■ What the task asks
Find all lines in the listing that include the word "down", then copy them.

■ Source information
*** Block opens ***

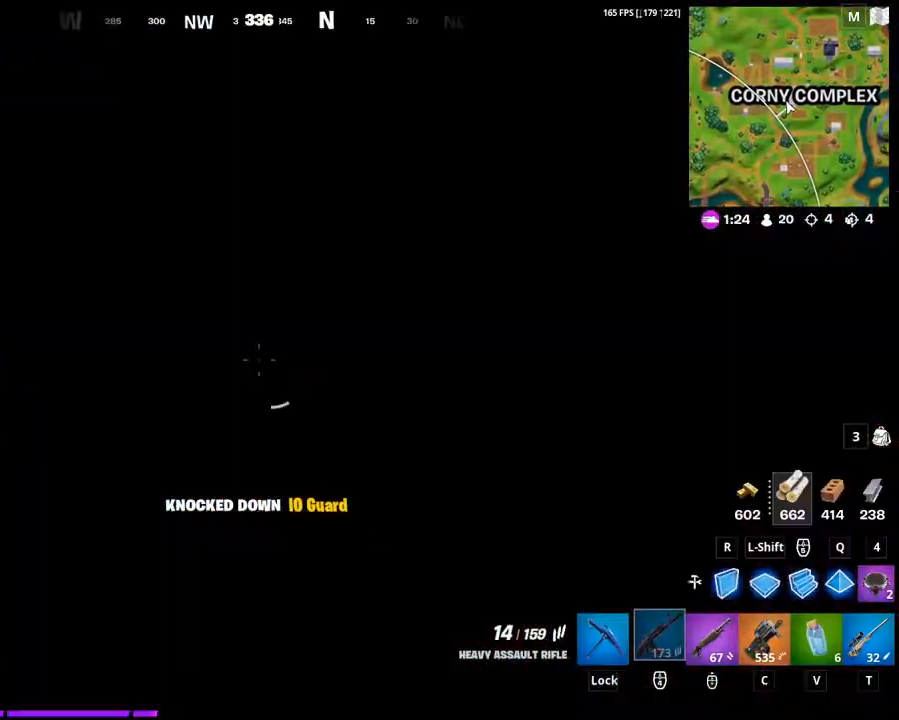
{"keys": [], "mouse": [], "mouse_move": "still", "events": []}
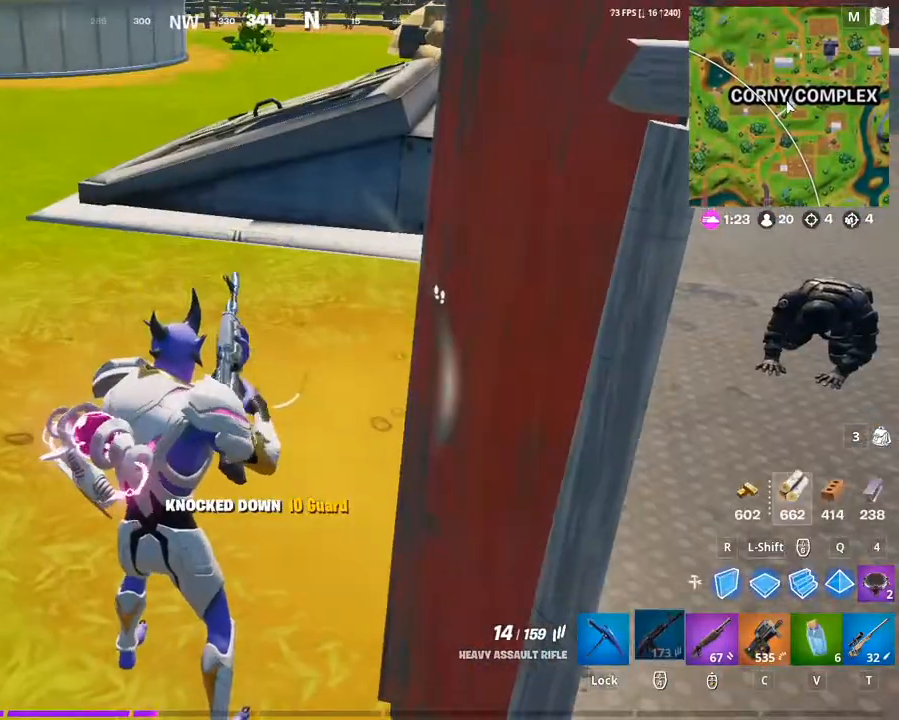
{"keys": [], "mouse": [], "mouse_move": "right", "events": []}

*** Block closes ***
*** Block opens ***

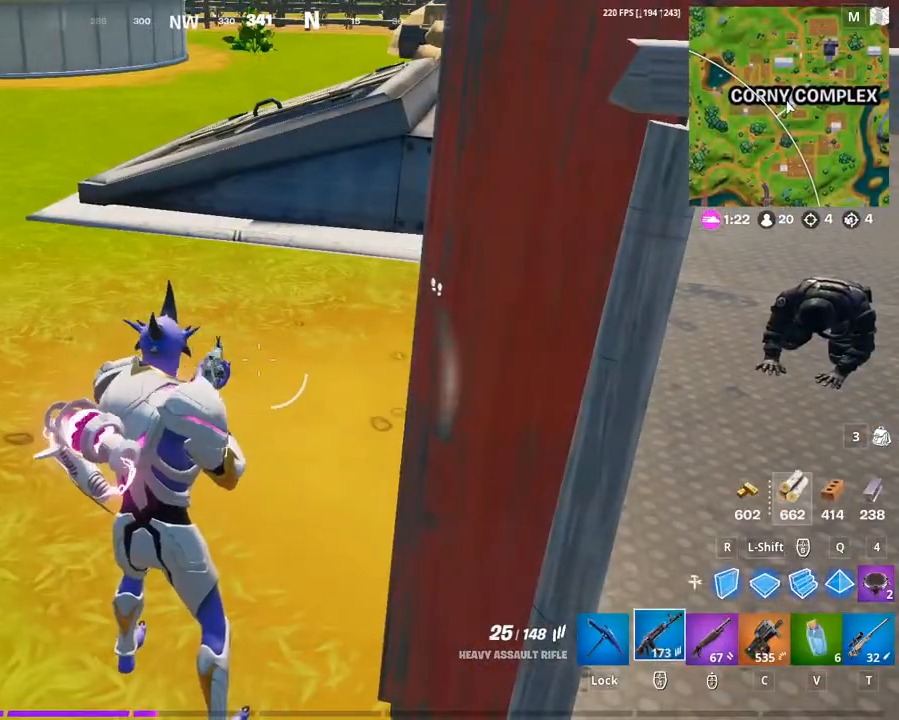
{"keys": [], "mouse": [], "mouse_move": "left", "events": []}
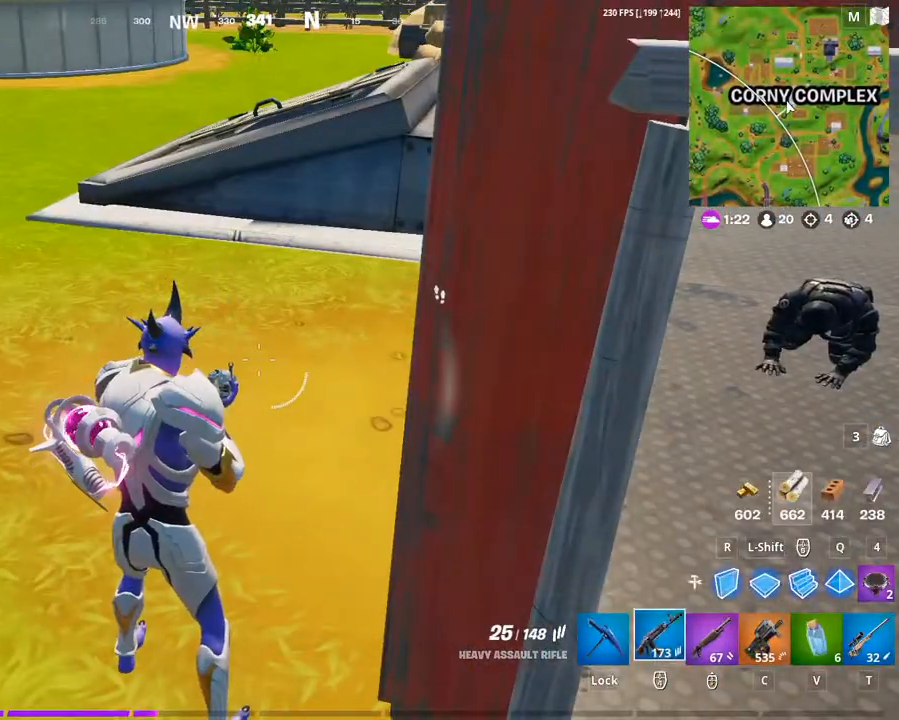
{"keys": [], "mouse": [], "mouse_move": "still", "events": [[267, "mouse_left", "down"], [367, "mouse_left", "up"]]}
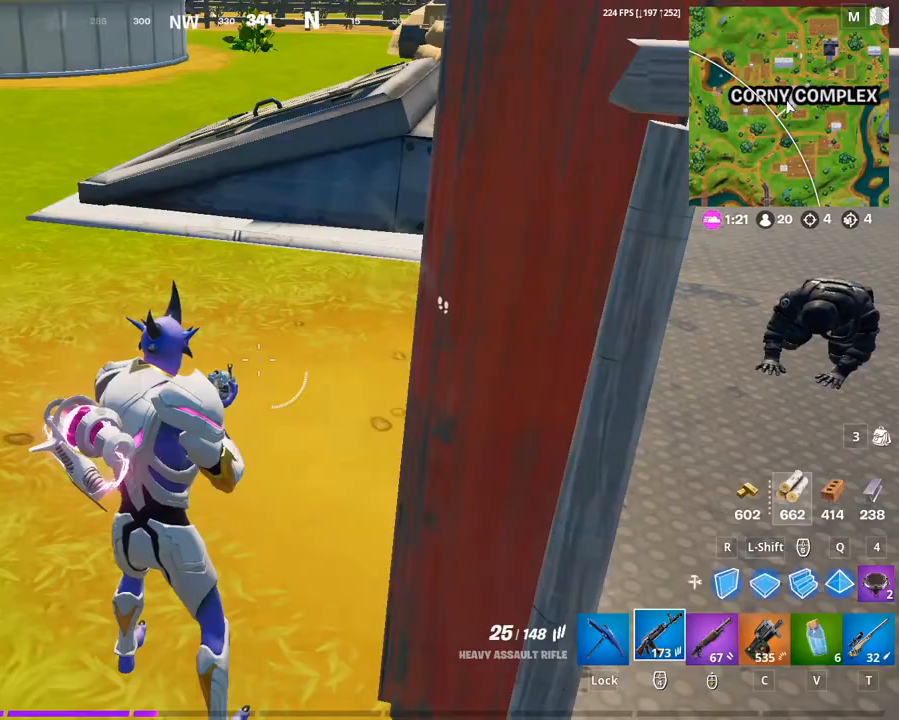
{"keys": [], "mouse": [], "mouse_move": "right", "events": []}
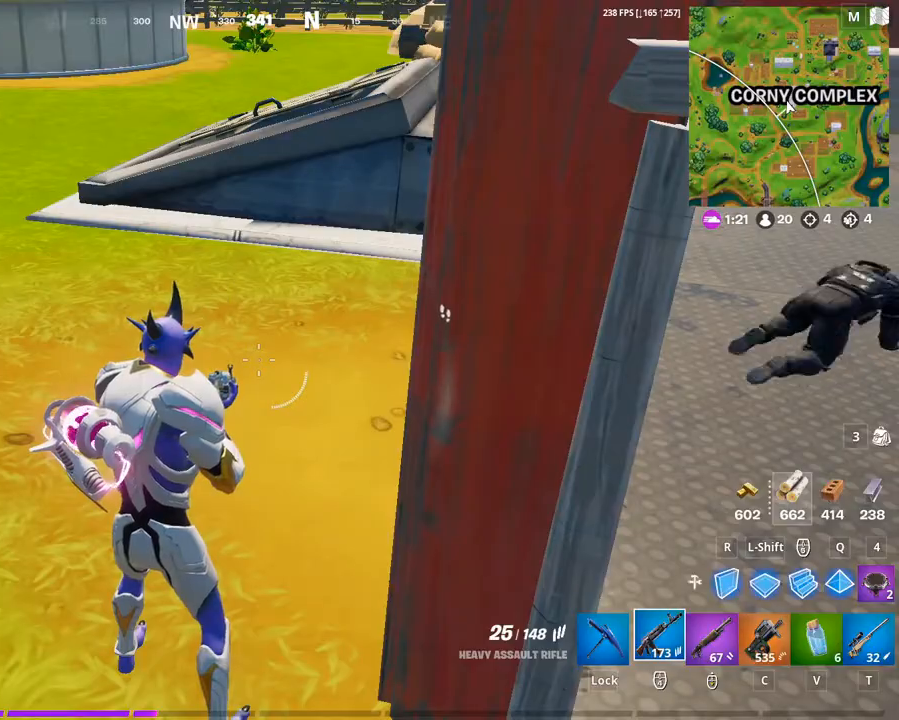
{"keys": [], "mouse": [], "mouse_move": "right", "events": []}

*** Block closes ***
*** Block opens ***

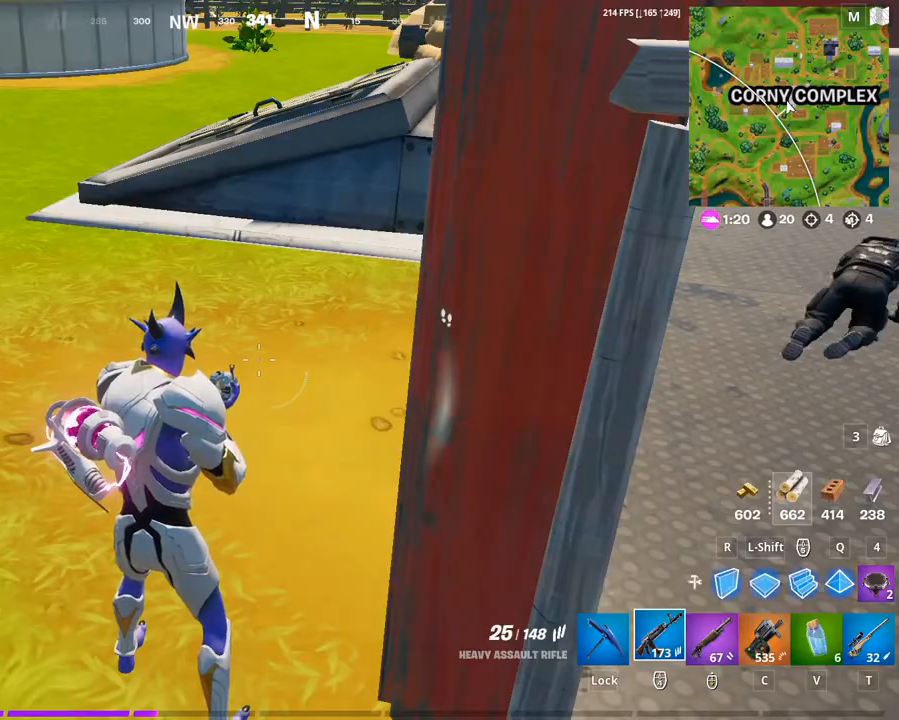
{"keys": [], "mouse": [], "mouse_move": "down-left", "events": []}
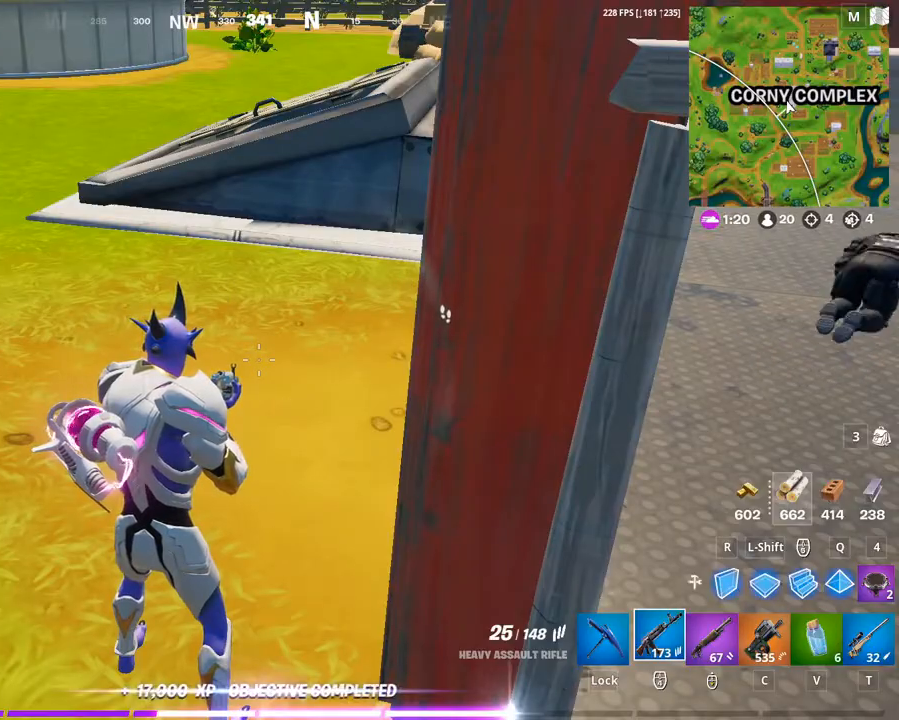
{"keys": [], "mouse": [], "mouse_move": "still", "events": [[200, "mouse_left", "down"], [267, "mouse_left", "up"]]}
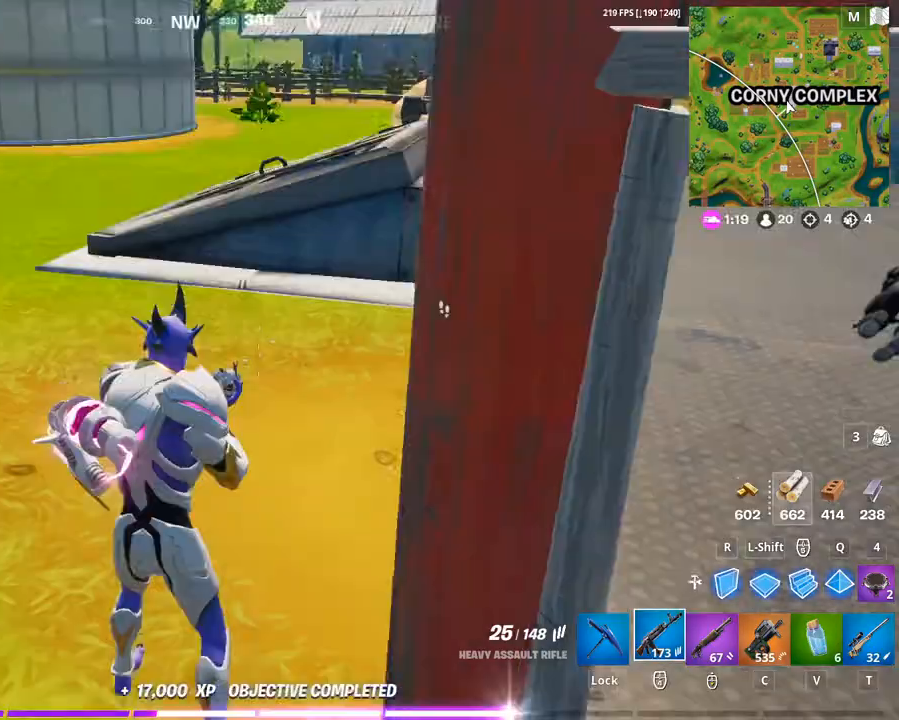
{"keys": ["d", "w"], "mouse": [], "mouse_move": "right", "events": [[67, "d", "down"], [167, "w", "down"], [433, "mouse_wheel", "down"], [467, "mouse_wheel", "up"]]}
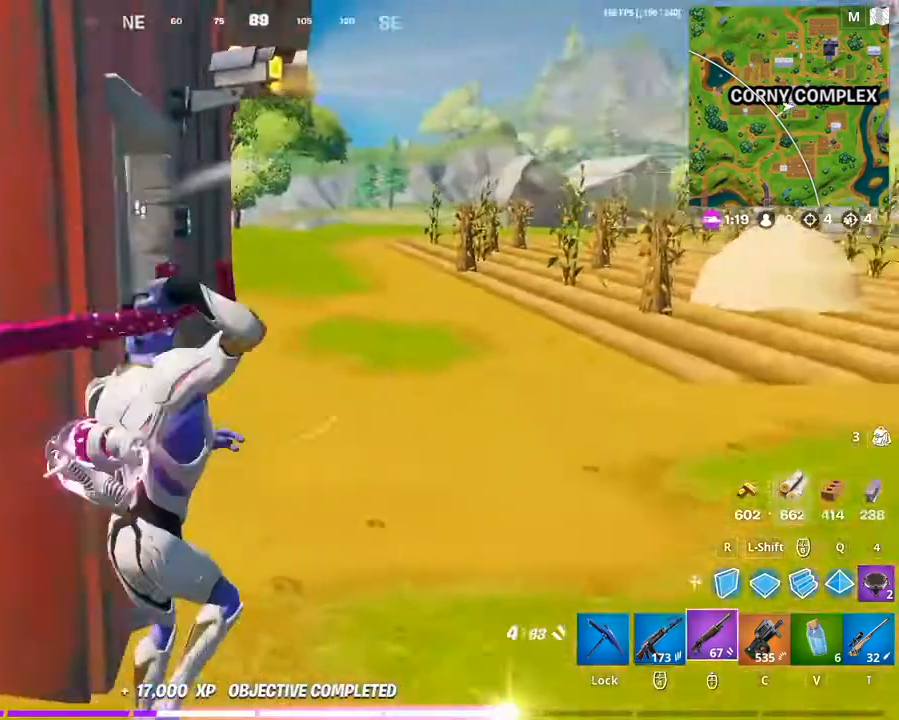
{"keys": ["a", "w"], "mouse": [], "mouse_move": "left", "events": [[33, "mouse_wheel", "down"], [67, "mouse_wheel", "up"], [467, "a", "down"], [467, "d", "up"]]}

*** Block closes ***

■ Answer area
{"keys": [], "mouse": [], "mouse_move": "still", "events": [[267, "mouse_left", "down"], [367, "mouse_left", "up"]]}
{"keys": [], "mouse": [], "mouse_move": "down-left", "events": []}
{"keys": [], "mouse": [], "mouse_move": "still", "events": [[200, "mouse_left", "down"], [267, "mouse_left", "up"]]}
{"keys": ["d", "w"], "mouse": [], "mouse_move": "right", "events": [[67, "d", "down"], [167, "w", "down"], [433, "mouse_wheel", "down"], [467, "mouse_wheel", "up"]]}
{"keys": ["a", "w"], "mouse": [], "mouse_move": "left", "events": [[33, "mouse_wheel", "down"], [67, "mouse_wheel", "up"], [467, "a", "down"], [467, "d", "up"]]}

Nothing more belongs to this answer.